■ **Your instructions**: What you return must be the full listing, word for word, with no images in it.

-*-

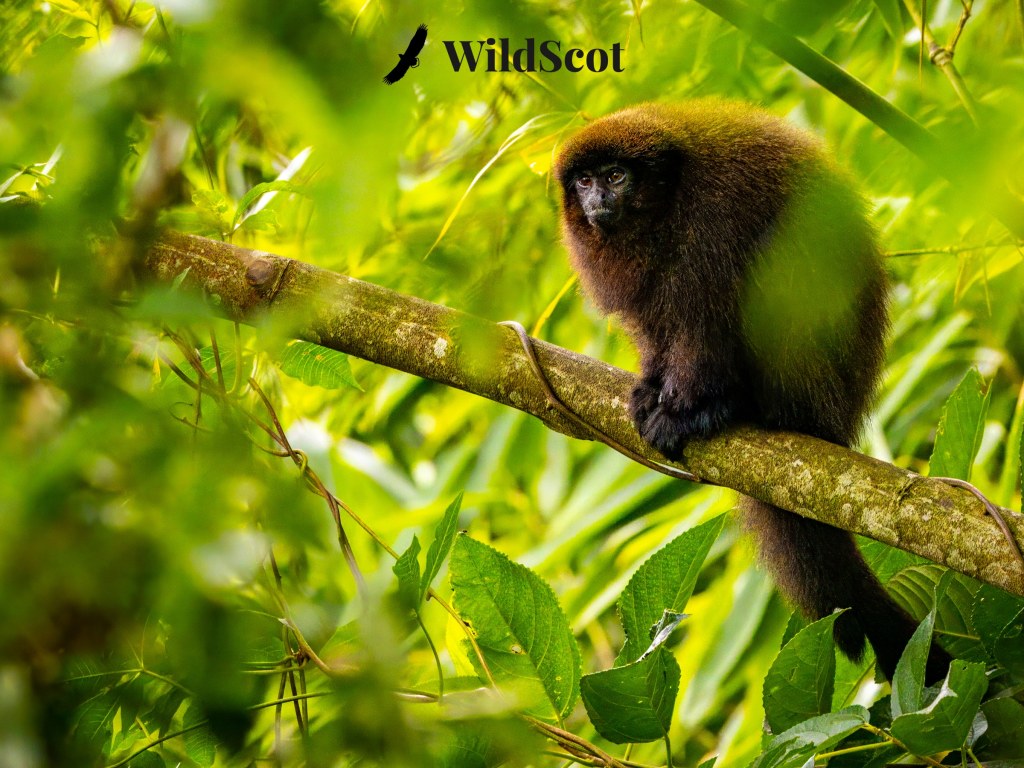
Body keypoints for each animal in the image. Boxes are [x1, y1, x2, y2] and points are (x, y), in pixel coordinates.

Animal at [553, 99, 951, 683]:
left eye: (616, 176)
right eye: (584, 180)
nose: (597, 201)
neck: (667, 200)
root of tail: (835, 422)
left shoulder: (714, 212)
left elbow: (705, 312)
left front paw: (685, 409)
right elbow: (656, 322)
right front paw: (651, 388)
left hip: (805, 380)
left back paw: (732, 407)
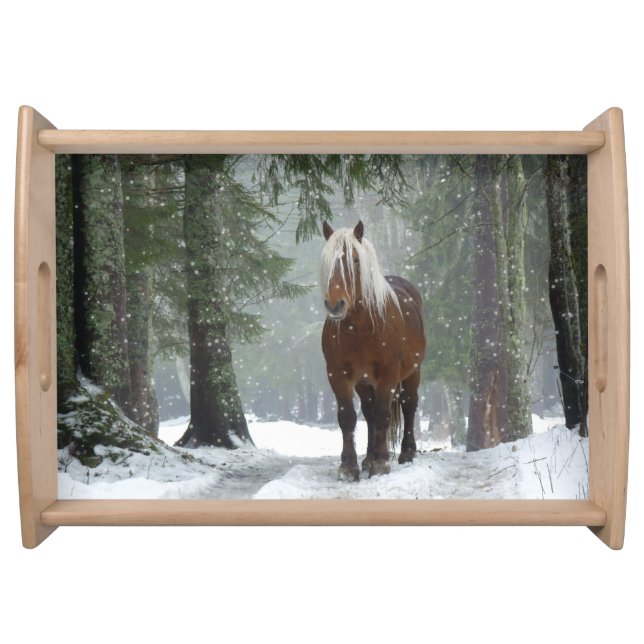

-*-

■ **Result**:
Body keypoints for each animal in the image. Boxes are [x1, y1, x2, y2] and points are (x, y), in pixel coordinates.

Animal at [553, 99, 951, 683]:
left eye: (616, 176)
right eye: (584, 180)
nose: (597, 201)
neck: (667, 200)
root of tail: (835, 422)
left shoulder: (714, 212)
left elbow: (705, 312)
left front paw: (685, 409)
right elbow: (656, 322)
right front paw: (651, 388)
left hip: (805, 380)
left back paw: (732, 407)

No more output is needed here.